Comment 9 Ivan Sorokin 2025-12-05 12:34:16 UTC
I used here "preferring a simpler event loop" as a shorthand for "preferring simpler input parsing and handling logic."

Parsing win32 input mode is simpler - no nested delimiters. Because of its simplicity, it’s trivial to integrate into applications.

In win32 input mode, the application receives a clear separation of Virtual Key Code and Unicode Character. The developer doesn’t need to write logic to determine which field to use in which case. The code inside the application’s main loop that processes input can essentially be: Read packet -> Map directly to internal action.
Comment 10 Ivan Sorokin 2025-12-05 15:30:51 UTC
Here's a more detailed list of kitty protocol features not supported in far2l. Perhaps implementing this protocol in Konsole in the same scope could be a good start, reducing the implementation complexity to a reasonable level while still covering a significant portion, if not all, of real-world application needs:

1. The keyboard flags stack operations (`push`/`pop`) and independent state maintenance for the alternate screen are not implemented.
2. The bitwise flag manipulation modes (set, OR, AND-NOT) for the `CSI =` command are not supported.
3. Key repeat events (event type 2) are not supported.
4. `Super`, `Hyper`, and `Meta` modifiers are not supported.
5. PUA code mappings are missing for Keypad keys, extended function keys (`F13`-`F35`) and Multimedia keys.
6. Keys pressed with `Shift` report the shifted keycode instead of the unshifted keycode.
7. The "associated text" field contain the same value as shifted keycode.
8. UTF-16 surrogate pairs (e.g., Emoji) are transmitted as two separate events rather than a single UTF-32 codepoint.
9. IME input bypass the escape sequence generation even in full reporting mode (Mode 8).
10. The implementation ignores the Application Cursor Keys mode (`DECCKM`) state when encoding arrow keys.
Comment 11 Kovid Goyal 2025-12-06 03:53:58 UTC
I can certainly appreciate that implementing the kitty protocol in a terminal takes some effort, but it is very much *necessary* effort and I strongly suggest that if Konsole wants to implement it, it should do so properly with full support, with all features of the protocol, it takes roughly 500 lines of C code to implement the key encoding and another few hundred to implement support for tracking unshifted and base layout keys, which, IMO is a very small price to pay to enable robust key handling for all terminal programs. See kitty/key_encoding.c (encode_glfw_key_event) and xkb_glfw.c for how to translate X11 and wayland key events into GLFW key events used by encode_glfw_key_event. Including the table mapping XKB key names to GLFW key names, this all comes out to less than 1500 lines of code. 

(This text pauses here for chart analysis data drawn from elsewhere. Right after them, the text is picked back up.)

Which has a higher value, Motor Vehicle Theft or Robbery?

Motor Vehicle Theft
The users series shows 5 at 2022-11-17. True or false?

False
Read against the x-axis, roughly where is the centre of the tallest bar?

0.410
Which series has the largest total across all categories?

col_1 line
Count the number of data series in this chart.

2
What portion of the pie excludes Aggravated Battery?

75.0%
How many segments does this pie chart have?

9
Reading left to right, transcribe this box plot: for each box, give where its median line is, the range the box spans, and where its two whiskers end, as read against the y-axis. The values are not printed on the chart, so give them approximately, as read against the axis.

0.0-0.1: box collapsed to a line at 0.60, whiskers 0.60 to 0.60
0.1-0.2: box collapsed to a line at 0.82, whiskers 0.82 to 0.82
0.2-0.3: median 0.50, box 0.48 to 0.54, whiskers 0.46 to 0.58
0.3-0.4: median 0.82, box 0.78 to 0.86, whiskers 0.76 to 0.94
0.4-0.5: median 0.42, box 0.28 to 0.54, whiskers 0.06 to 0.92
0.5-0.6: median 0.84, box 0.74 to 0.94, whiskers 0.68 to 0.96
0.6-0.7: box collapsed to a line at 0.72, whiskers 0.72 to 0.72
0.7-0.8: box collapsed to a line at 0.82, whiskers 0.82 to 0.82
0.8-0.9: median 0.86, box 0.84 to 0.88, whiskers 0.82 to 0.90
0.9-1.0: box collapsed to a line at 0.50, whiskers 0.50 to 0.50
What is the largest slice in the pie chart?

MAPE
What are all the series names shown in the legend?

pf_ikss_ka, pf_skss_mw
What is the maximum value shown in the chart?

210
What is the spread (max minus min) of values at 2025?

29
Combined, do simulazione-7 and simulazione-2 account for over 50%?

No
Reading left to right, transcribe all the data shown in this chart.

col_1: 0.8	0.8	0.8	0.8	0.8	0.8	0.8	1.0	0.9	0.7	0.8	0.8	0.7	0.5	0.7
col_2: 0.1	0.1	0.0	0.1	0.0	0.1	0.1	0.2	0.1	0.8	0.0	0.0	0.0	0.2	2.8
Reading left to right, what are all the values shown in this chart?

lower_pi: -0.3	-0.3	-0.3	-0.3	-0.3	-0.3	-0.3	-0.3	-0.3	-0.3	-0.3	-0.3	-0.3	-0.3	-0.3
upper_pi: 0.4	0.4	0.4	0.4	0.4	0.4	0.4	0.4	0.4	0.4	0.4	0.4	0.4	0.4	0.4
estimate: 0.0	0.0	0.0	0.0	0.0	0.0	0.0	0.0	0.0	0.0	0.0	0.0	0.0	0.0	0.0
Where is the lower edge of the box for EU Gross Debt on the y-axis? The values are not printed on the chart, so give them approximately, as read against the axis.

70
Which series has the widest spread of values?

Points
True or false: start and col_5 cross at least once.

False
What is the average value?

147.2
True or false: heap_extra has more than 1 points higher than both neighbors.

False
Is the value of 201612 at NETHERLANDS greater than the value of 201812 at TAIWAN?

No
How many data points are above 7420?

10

This code is pretty trivially ported to Konsole since Konsole is in C++ and based on Qt. The QKeyEvent class gives us the nice nativeModifiers(), nativeScanCode() and nativeVirtualKey() functions which can be fed directly into the code in xkb_glfw.c to convert them into a normalised form for encoding to the terminal. The remaining slightly hairy bits will be handling keyboard layout change events. Again you can directly lift the code from xkb_glfw.c using the Qt facility to access native events (in this case the keyboard change events).
Comment 12 Ivan Sorokin 2025-12-06 13:50:23 UTC
I'd like to point out that I'm not suggesting not implementing all the protocol's capabilities. I'm proposing an initial volume, the first milestone, which will still be useful in its own right.